(PROVIDED RECORDS Opens)

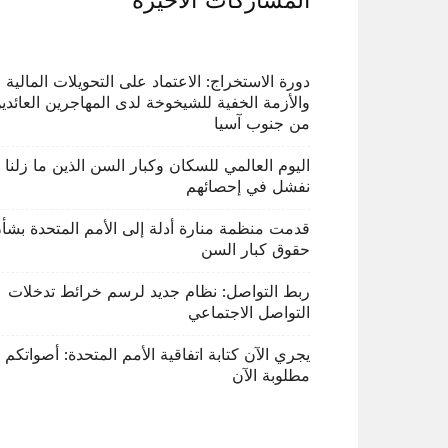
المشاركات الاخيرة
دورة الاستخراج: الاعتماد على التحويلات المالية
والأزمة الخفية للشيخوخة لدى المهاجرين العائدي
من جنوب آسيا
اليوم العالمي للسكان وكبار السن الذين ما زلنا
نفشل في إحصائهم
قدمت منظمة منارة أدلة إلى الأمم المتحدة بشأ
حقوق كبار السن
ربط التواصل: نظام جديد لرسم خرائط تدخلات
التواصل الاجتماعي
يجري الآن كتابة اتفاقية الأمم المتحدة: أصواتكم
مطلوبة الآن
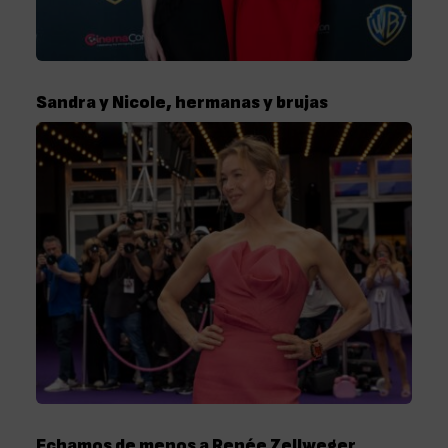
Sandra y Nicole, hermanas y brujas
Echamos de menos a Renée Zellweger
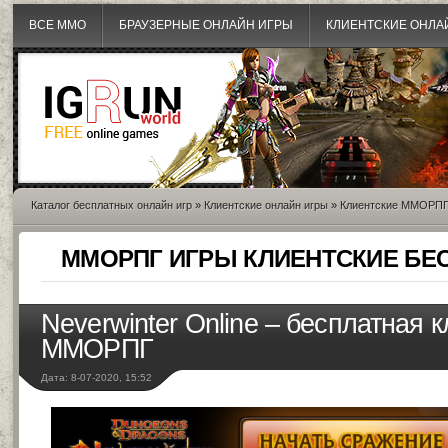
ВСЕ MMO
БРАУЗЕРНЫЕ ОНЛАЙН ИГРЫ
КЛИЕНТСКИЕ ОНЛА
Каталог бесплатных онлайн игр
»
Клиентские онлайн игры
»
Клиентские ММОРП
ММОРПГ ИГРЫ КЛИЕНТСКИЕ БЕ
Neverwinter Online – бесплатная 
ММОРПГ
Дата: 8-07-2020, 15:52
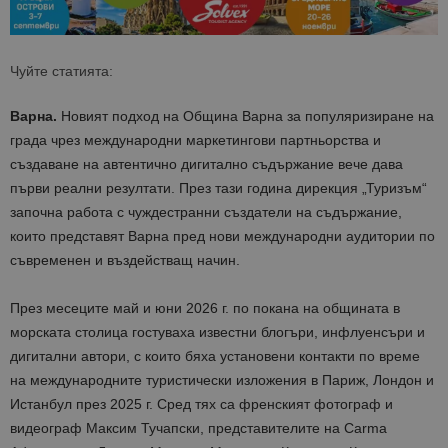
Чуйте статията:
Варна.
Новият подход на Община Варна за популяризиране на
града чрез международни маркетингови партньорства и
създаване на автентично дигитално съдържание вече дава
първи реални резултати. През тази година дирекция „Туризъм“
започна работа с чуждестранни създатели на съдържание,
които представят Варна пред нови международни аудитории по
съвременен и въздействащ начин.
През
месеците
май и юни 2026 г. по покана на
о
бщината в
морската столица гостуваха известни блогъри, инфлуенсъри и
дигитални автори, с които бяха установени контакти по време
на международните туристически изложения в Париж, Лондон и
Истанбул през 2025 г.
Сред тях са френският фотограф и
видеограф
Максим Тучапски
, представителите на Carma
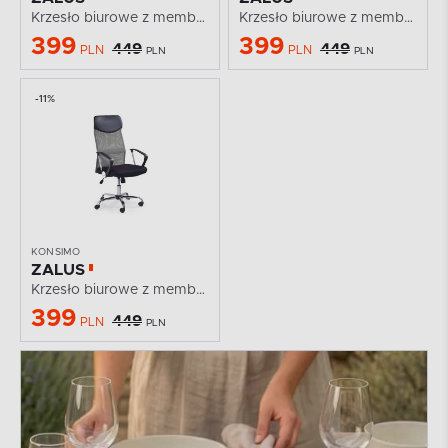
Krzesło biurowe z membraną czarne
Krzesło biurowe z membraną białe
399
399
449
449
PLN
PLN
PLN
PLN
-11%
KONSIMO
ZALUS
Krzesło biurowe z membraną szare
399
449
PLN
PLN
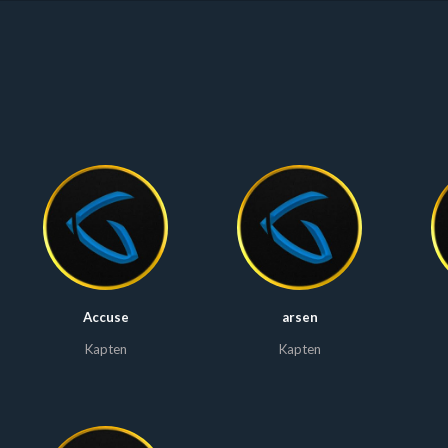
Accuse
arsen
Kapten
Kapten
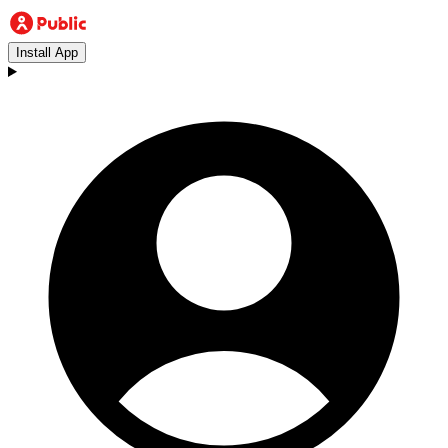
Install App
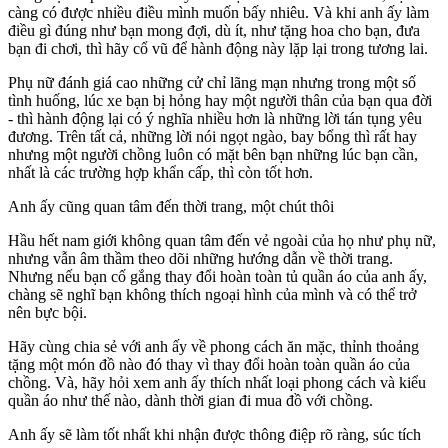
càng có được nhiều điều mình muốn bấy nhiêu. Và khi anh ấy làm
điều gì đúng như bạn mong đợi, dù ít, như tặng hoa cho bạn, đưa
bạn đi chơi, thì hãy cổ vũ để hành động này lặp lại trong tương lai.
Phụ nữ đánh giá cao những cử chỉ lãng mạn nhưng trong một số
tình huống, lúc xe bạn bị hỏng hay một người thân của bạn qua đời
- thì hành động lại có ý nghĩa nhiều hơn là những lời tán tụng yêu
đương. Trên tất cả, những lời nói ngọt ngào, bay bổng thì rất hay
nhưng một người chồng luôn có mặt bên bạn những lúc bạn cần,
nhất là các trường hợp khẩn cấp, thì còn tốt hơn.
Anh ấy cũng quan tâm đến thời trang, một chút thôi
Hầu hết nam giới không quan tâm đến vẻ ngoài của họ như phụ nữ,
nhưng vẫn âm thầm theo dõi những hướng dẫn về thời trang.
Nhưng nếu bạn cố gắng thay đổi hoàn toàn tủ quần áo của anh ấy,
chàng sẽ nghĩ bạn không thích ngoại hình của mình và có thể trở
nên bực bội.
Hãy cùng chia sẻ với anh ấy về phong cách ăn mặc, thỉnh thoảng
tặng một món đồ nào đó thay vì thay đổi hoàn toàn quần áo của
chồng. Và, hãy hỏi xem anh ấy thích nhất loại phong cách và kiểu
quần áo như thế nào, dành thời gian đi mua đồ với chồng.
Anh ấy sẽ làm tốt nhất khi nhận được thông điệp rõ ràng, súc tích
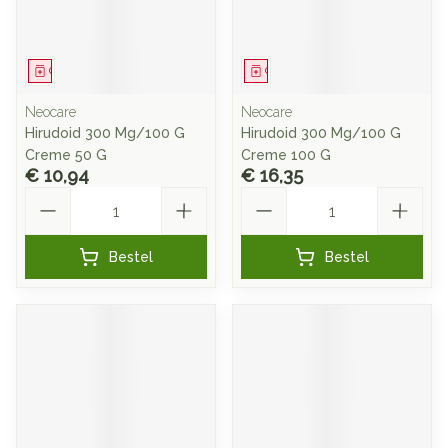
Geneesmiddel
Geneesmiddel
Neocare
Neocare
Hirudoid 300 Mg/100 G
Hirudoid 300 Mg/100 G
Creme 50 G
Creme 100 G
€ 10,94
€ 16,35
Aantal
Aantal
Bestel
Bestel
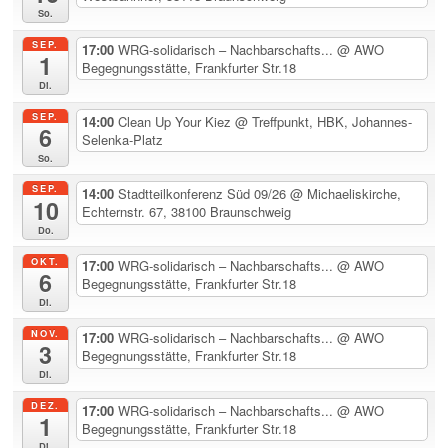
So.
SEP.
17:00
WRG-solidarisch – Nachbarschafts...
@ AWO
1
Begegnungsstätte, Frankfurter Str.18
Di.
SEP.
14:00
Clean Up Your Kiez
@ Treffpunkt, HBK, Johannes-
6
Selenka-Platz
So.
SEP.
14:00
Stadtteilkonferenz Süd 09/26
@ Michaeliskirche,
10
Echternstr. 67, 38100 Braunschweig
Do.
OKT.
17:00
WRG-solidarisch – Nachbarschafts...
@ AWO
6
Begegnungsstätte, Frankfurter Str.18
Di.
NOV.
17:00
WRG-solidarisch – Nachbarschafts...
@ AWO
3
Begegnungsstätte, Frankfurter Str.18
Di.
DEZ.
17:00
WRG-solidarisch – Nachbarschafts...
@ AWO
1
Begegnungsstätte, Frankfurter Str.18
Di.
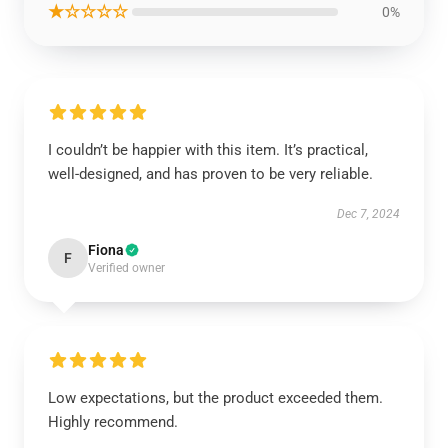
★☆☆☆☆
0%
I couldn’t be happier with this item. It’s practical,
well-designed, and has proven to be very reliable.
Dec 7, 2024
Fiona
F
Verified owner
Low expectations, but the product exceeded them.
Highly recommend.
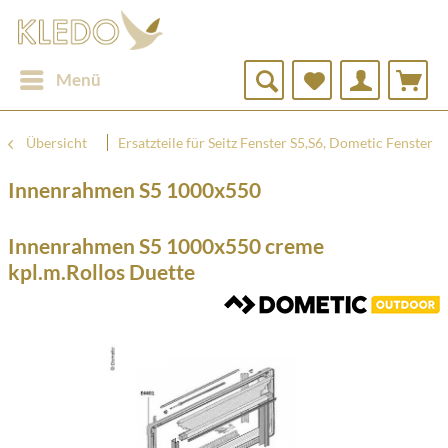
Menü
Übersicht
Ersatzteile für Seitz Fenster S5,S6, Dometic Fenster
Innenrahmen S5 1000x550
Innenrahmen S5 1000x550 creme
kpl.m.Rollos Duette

(PROVIDED RECORDS Closes)
(PROVIDED RECORDS Opens)

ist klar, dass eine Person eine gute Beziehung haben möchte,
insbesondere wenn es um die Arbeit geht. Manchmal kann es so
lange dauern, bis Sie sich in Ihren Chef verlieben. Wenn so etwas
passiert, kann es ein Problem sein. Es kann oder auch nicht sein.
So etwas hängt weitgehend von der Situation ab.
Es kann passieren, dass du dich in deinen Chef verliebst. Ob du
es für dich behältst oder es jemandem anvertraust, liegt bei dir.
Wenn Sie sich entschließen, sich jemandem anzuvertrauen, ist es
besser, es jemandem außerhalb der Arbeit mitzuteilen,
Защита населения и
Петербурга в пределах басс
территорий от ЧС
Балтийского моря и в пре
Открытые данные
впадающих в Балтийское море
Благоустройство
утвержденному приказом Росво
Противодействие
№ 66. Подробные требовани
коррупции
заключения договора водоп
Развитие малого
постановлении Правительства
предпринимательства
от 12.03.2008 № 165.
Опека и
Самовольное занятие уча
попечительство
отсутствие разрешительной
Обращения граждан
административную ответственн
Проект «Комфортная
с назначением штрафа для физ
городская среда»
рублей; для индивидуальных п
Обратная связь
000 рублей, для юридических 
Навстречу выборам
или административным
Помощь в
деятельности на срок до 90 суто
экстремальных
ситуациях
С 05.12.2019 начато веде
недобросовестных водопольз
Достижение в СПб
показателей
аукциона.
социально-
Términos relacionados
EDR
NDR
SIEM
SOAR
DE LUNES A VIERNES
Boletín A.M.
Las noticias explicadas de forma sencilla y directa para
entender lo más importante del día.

(PROVIDED RECORDS Closes)

# WHAT THE TASK ASKS:
Copy every line in the records above that contains the word "thay", matching case exactly.

# WRITTEN REPLY:
Nhưng nếu bạn cố gắng thay đổi hoàn toàn tủ quần áo của anh ấy,
tặng một món đồ nào đó thay vì thay đổi hoàn toàn quần áo của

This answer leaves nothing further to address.